_TEXT:_
= = =

We have not considered any potential legislative or regulatory changes currently being considered or recently enacted by the United States or any foreign government, or any domestic or foreign regulatory body, or any changes in accounting methods or generally accepted accounting principles that may be adopted by the Securities and Exchange Commission, the Financial Accounting Standards Board, or any similar foreign regulatory body or board.

 

For purposes of rendering our Opinion we have assumed in all respects material to our analysis, that the representations and warranties of each party contained in the Merger Agreement are true and correct, that each party will perform all of the standards of the covenants and agreements required to be performed by it under the Merger Agreement and that all conditions to the consummation of the Merger will be satisfied without waiver or amendment of any term or condition thereof. We have also assumed that all governmental, regulatory and other consents and approvals contemplated by the Merger Agreement or otherwise required for the transactions contemplated thereby will be obtained and that in the course of obtaining any of those consents no restrictions will be imposed or waivers made that would have an adverse effect on Apexigen, Pyxis or the contemplated benefits of the Merger. We have assumed that the Merger will be consummated in a manner that complies with the applicable provisions of the Securities Act of 1933, as amended, the Securities Exchange Act of 1934, as amended, and all other applicable federal and state statutes, rules and regulations. You have informed us, and we have assumed, that the Merger is intended to constitute a reorganization within the meaning of Section 368(a) of the Code and the Treasury Regulations promulgated thereunder.

= = =

_DATA RECORDS:_
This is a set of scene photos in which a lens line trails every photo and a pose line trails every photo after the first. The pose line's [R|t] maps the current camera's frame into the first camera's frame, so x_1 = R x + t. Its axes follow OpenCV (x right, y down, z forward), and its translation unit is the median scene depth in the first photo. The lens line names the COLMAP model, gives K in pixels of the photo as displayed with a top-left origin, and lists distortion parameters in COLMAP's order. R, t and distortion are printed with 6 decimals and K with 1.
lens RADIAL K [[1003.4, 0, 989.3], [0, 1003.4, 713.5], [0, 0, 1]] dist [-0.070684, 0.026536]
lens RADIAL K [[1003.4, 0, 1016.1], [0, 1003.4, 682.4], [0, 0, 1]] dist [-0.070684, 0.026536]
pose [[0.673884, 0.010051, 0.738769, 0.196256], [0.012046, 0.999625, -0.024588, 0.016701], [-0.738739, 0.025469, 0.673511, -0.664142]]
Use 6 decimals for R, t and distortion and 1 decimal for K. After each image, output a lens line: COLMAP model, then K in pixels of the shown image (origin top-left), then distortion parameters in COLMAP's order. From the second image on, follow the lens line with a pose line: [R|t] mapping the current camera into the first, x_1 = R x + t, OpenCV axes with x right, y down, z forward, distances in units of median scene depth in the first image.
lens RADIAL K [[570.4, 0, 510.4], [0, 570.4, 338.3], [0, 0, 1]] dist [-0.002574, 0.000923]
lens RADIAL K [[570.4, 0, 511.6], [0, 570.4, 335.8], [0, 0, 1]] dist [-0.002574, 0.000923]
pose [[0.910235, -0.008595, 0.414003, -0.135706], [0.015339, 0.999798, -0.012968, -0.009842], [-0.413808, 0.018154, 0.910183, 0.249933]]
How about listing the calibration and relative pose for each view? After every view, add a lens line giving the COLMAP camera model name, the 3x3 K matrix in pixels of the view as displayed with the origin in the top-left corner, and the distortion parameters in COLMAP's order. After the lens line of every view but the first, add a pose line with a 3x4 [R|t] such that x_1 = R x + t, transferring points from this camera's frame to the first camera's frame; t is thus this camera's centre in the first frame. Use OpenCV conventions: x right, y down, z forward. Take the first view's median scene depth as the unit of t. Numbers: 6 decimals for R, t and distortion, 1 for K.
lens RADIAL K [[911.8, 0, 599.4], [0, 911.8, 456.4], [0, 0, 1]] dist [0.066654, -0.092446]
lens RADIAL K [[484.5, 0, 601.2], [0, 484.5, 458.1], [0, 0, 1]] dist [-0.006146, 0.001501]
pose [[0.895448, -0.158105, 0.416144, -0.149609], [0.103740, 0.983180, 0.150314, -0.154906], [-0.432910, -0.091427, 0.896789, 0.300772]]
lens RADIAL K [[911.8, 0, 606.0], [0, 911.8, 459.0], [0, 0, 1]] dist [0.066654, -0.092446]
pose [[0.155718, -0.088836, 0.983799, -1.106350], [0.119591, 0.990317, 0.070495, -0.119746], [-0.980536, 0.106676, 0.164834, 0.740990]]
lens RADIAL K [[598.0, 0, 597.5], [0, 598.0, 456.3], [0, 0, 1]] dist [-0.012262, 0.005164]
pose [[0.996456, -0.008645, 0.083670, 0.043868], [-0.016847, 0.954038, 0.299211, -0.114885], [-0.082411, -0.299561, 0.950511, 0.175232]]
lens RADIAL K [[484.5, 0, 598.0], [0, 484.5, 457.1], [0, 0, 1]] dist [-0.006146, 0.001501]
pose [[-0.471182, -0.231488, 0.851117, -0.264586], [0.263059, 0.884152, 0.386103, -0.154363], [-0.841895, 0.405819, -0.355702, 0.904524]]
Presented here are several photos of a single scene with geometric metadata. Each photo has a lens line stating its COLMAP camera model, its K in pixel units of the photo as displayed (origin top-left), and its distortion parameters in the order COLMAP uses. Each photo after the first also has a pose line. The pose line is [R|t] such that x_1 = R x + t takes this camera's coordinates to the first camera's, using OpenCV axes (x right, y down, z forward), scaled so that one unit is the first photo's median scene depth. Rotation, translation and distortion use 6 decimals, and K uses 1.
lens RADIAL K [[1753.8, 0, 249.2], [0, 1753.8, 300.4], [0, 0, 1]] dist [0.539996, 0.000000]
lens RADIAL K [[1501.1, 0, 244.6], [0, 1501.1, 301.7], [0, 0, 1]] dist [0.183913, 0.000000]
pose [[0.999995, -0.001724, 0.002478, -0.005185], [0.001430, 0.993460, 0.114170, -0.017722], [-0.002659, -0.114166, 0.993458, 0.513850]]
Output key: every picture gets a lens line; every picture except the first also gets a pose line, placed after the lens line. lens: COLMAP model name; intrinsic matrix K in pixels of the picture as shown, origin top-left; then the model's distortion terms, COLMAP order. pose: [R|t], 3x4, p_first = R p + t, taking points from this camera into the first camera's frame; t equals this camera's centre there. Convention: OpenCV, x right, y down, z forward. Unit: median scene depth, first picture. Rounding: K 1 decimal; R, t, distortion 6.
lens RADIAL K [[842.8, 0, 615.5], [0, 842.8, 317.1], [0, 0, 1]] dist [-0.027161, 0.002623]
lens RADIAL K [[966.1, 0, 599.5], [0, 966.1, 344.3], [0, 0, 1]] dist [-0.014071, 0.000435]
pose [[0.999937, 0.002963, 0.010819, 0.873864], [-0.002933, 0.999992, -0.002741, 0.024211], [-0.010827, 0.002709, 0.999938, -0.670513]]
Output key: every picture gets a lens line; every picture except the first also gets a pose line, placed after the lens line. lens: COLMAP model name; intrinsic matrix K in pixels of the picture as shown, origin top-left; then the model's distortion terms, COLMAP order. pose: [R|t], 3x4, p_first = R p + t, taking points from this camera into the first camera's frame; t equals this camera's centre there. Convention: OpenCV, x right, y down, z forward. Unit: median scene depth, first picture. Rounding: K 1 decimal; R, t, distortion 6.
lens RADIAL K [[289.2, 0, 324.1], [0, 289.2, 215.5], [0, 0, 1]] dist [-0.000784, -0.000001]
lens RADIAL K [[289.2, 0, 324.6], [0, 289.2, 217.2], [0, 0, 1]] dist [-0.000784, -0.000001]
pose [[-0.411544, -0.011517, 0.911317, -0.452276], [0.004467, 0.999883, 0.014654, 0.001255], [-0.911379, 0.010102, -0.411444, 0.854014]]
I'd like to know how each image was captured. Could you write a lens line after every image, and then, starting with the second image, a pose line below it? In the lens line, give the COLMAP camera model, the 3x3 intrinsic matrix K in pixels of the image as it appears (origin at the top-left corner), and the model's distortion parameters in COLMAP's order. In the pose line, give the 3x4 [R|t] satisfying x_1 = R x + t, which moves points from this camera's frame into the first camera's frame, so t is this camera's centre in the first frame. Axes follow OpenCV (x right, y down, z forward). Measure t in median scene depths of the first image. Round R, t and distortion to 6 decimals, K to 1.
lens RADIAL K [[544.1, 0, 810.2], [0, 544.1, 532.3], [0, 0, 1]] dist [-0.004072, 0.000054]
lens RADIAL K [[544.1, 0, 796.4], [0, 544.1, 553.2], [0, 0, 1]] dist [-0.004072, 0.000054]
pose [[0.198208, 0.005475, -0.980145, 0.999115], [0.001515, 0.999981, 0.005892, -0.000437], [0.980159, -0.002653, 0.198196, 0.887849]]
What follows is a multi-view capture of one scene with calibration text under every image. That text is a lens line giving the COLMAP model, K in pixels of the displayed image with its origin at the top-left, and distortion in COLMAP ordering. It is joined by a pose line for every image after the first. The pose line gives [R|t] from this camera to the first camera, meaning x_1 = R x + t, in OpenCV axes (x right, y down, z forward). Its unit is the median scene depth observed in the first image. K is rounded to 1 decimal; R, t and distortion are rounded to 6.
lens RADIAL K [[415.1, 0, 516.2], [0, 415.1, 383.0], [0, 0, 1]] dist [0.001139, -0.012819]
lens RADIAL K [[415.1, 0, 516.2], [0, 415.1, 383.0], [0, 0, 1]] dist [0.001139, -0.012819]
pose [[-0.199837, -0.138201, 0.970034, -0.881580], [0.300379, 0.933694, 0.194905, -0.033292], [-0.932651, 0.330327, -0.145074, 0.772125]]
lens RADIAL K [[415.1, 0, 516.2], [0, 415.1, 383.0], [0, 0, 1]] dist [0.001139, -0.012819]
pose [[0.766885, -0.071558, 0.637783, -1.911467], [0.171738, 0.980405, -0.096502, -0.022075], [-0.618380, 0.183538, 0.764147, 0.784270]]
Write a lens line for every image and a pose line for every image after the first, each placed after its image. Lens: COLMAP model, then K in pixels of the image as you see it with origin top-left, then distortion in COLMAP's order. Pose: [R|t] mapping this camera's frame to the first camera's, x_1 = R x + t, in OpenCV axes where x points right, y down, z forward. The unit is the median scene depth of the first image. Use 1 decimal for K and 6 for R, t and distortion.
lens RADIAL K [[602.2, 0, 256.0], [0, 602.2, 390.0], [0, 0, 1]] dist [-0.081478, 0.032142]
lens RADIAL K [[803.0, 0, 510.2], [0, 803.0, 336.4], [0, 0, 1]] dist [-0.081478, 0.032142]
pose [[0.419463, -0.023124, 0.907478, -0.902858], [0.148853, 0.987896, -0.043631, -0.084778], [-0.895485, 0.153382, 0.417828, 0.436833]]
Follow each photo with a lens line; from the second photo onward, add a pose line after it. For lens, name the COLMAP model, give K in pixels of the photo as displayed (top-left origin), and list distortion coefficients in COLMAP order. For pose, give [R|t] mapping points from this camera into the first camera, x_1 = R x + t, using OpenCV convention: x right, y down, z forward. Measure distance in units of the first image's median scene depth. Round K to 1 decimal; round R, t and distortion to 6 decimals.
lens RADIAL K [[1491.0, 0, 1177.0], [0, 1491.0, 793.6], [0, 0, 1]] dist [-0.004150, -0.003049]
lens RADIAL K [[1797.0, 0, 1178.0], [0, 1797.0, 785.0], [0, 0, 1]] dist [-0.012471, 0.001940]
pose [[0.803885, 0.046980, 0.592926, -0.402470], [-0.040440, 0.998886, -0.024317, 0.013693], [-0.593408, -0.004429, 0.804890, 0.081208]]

= = =

_WHAT TO WORK ON:_
• a. In the merger opinion text, within the meaning of which section of the Code is the Merger intended to constitute a reorganization?
• b. Extend the merger opinion text with a further passage that picks up after its final sentence.

_RESULTS OF THE EXERCISE:_
• a. Section 368(a) of the Code.

• b.
 

 

Apexigen, Inc.

May 23, 2023

Page 3 of 4

 

It is understood that this letter is intended for the benefit and use of the Board of Directors in its consideration of the financial terms of the Merger and, except as set forth in our engagement letter with Apexigen, dated as of December 27, 2022 (the “Engagement Letter”), may not be used for any other purpose or reproduced, disseminated, quoted or referred to at any time, in any manner or for any purpose without our prior written consent, unless pursuant to applicable law or regulations or required by other regulatory authority by the order or ruling of a court or administrative body, except that this Opinion may be included in its entirety in any filing related to the Merger to be filed with the Securities and Exchange Commission and the proxy statement to be mailed to the holders of Company Common Stock. This letter does not constitute a recommendation to the Board of Directors of whether or not to approve the Merger or to any holder of Company Common Stock or any other person as to how to vote with respect to the Merger or to take any other action in connection with the Merger or otherwise. Our Opinion does not address Apexigen’s underlying business decision to proceed with the Merger or the relative merits of the Merger compared to other alternatives available to the Company. We express no opinion as to the prices or ranges of prices at which shares or the securities of any person, including Apexigen and Pyxis, will trade at any time, including following the announcement or consummation of the Merger. We have not been requested to opine as to, and our Opinion does not in any manner address, the fairness in amount or nature of the compensation to any of the officers, directors or employees of any party to the Merger, or any class of such persons, relative to the Merger Consideration to be received by the holders of Company Common Stock in connection with the Merger pursuant to the Merger Agreement.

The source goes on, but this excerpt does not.